Bryan Jensen, UW Extension and IPM Program

CEW Larvae and damage
CEW Larvae and damage

I’ve had a few calls as well as personnel observations regarding “worms” and their damage in corn ears. European corn borer seems to be making a bit of a comeback. Although these reports have been locally heavy, they have not been widespread. Western bean cutworm complaints have certainly increased from previous year, especially on traited corn. Fall armyworms, which migrate to Wisconsin, had a surprisingly early migration and their damage can mimic injury caused by other ear feeding insects. Finally, corn earworm is another one of those late-season migrants which arrived in very heavy numbers at some locations during the 2016 growing season. Normally it is not a field corn pest but when migrating populations are this high, field corn can be a host. One clue that you have an infestations of corn “worms” can be significant bird damage to the ears. Diagnosis of the injury can be important when planning for the future. However, diagnosis of injury symptoms can be a little tricky and not always definitive based on symptoms. Below is a quick synopsis that can be used for identification of both the larvae as well as type of damage.
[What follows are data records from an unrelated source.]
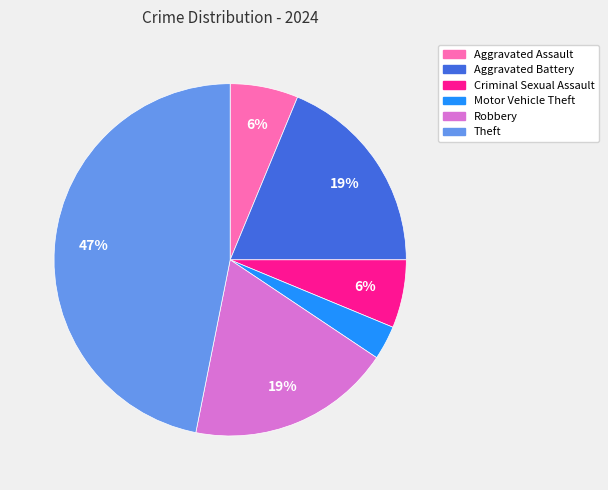

How many segments does this pie chart have?

6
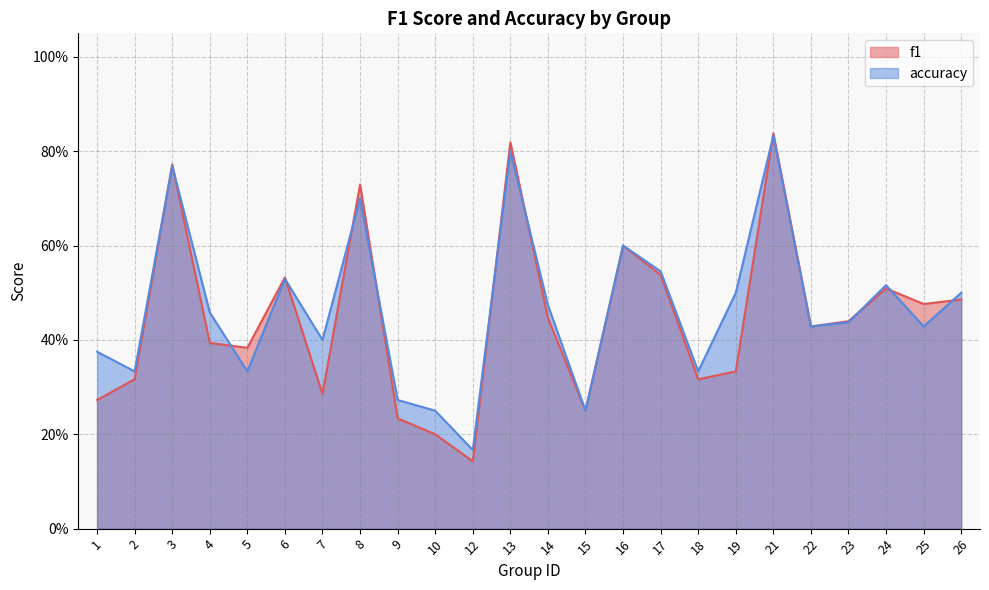

Is it true that f1 equals 0.3 at 2?

True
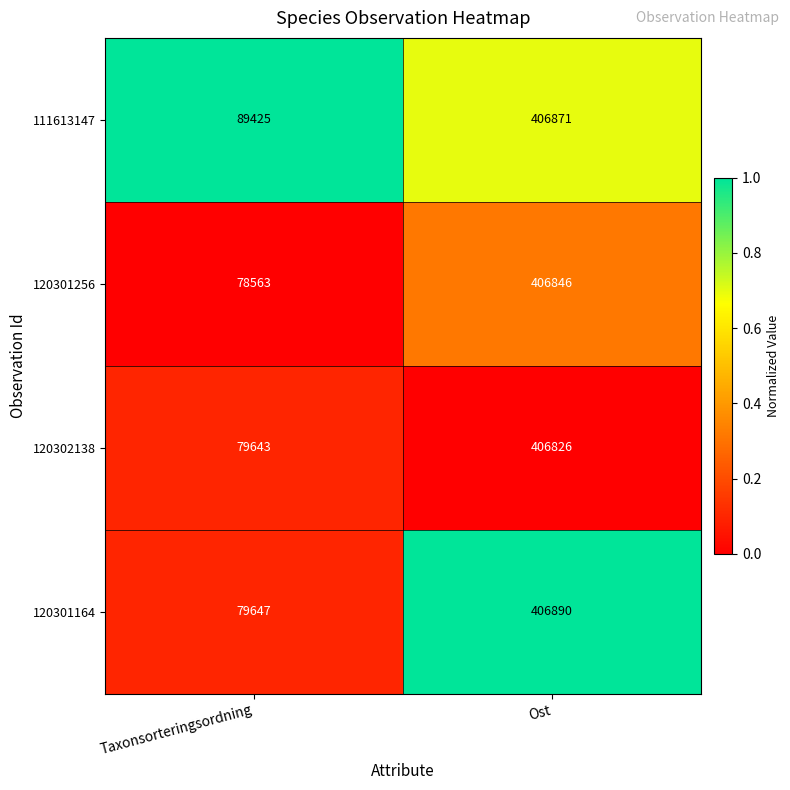

At which category is the sum across all series the highest?

Ost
European corn borer (ECB), as mentioned earlier, is making a bit of a comeback presumably because more conventional corn is being planted. They are normally controlled by hybrids expressing above ground trait(s). ECB have a very dark head (usually black) and a lighter cream to tan colored body and may grow up to an inch in length. Depending on the area of state, there is either 1 or 2 generations/year. However, I have had a few reports of a third generation this summer. Larvae from the third generation do not mature in time to overwinter successfully. Diagnosing injury can always be a little difficult, however, ECB larvae may still be present in the ear and the injury is typically confined to a smaller area on the ear tip if compared to other insects. ECB are also more likely to burrow into individual kernels and/or the cob. You also would expect to find ECB injury in ear shanks as well as tunneling within the stalks.
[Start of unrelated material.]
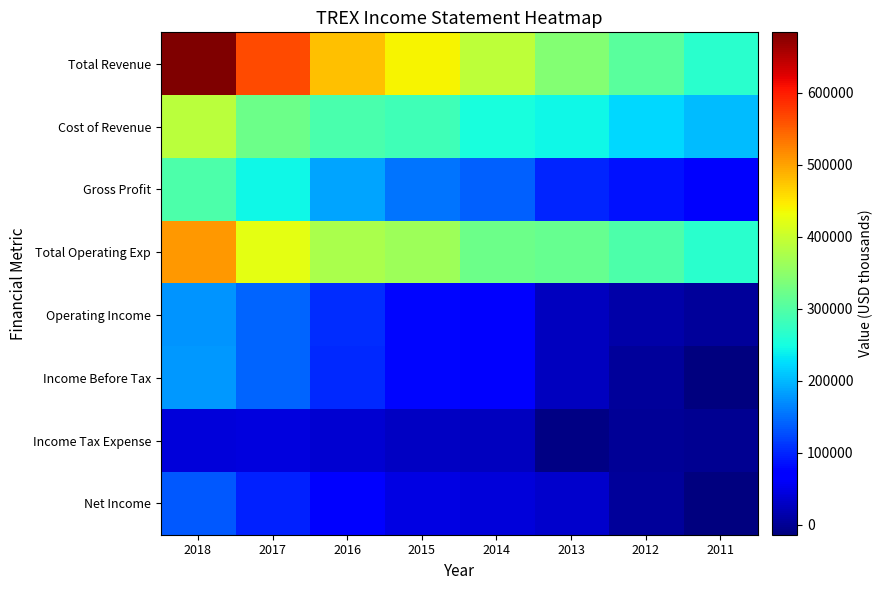

What is the total value across all series at 2017?

1977500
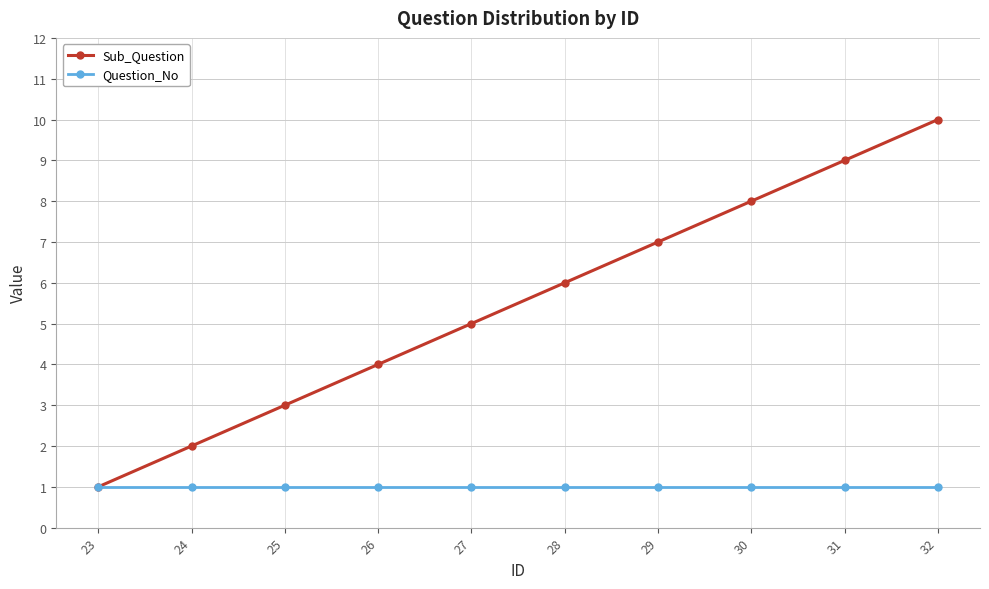

What is the total value across all series at 23?

2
Western Bean Cutworm.  Photo credit: Frank Peairs, Colorado State University, Bugwood.org
Western Bean Cutworm. Photo credit: Frank Peairs, Colorado State University, Bugwood.org

Western bean cutworms (WBC) are dark to light brown, without distinguishable stripes or dots and their skin is smooth. They will grow up to 1 ½ inch and the later instars will have two short/broad strips behind the head. WBC complete 1 generation/year and leave the ear to pupate in the soil. Injury to the ear can vary from light surface feeding on kernels to complete consumption of large areas of kernels. Molds may be found on the ear but this is not diagnostic of only WBC. They are not cannibalistic; therefore, more than one larvae may feed on each ear. WBC injury is often associated with sandy soils. Several states in the Midwest, have had repots of significant WBC injury to traited corn.

Fall Armyworm (FA) is a species which occasionally migrates to our state. Larvae may be up to 1 ½ inch long, have variable coloration (green, light brown to almost black), smooth skin and light striping on their backs. A diagnostic feature of FA is an inverted white “y” on their head located between their compound eyes. Damage depends on crop stage and can range from leaf feeding to significant kernel injury on both the tip and sides of the ear.

Fall Armyworm, note inverted “y” on head.  Photo credit: Steve L. Brown, University of Georgia, Bugwood.org
Fall Armyworm, note inverted “y” on head. Photo credit: Steve L. Brown, University of Georgia, Bugwood.org

Corn earworms (CEW) feed on a variety of crops, including sweet corn. Although an infrequent field corn pest, feeding can be significant during years of heavy pressure. CEW vary in color and can be green, yellow, brown, tan to almost black. All CEW larvae will have a tan head. CEW can easily grow to 1 ½ inches long and later instars have easily recognizable striping. Early instars will have small black hairs identifiable if you have magnification. Earworms usually enter the ear through the silk and damage is concentrated at the ear tip, however injury can be severe on any part of the ear. What can separate CEW injury from WBC and FA is that the latter two species may chew holes into the husks.

There are no effective control treatments for these insects once these insects have entered the ear. However, proper identification can help develop management plans for the future, if needed.